OMAHA - The incoming president of the Nebraska Cattlemen organization says that he was “perplexed” when he heard President Donald Trump’s comments about Argentinian beef imports — and that he disagrees with Trump’s claim that cattle ranchers have only been successful because of tariffs.
Craig Uden, who’s set to take over as the organization’s president in December, told The World-Herald on Thursday that he thinks the state’s cow-calf industry is doing “extremely well” this year for reasons that aren’t related to tariffs Trump imposed on beef imports from Brazil.
“We absolutely have a fantastic cow crop out there, be it small,” Uden said. “So our quality has really went up.

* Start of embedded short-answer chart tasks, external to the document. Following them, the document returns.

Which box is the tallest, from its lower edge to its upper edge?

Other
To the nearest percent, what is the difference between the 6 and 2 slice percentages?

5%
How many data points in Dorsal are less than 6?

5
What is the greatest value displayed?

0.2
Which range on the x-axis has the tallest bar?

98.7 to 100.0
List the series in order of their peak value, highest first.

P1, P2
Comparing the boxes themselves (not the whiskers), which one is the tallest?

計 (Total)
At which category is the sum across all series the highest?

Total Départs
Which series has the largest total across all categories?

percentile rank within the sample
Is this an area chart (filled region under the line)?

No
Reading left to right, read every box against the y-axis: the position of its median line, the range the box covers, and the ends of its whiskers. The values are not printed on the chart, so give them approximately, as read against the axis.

We’re feeding these cattle a little bigger. That makes up some of the difference. But quality has been really good, so we’ve gained a lot of market share. It isn’t just because we don’t have the numbers. Demand is incredible right now.” Uden’s comments came as a back-and-forth between cattle ranchers and the Trump administration continued.
The National Cattlemen’s Beef Association, the national organization to which the Nebraska group is affiliated, issued a scathing press release Wednesday with the headline “President Trump Undercuts America’s Cattle Producers.”
Nebraska’s all-Republican congressional delegation, usually publicly allied with Trump, has continuously urged the White House to abandon its plans to import Argentinian beef as a means to combat high grocery prices. Sen. Pete Ricketts told reporters on his Wednesday conference call that he’d asked Trump about the issue at a Senate GOP lunch in Washington. Reps. Mike Flood and Don Bacon both told The World-Herald on Wednesday that they’d been in touch with the White House, with Flood calling cattle issues the “number one” priority for people in the administration he’d talked to.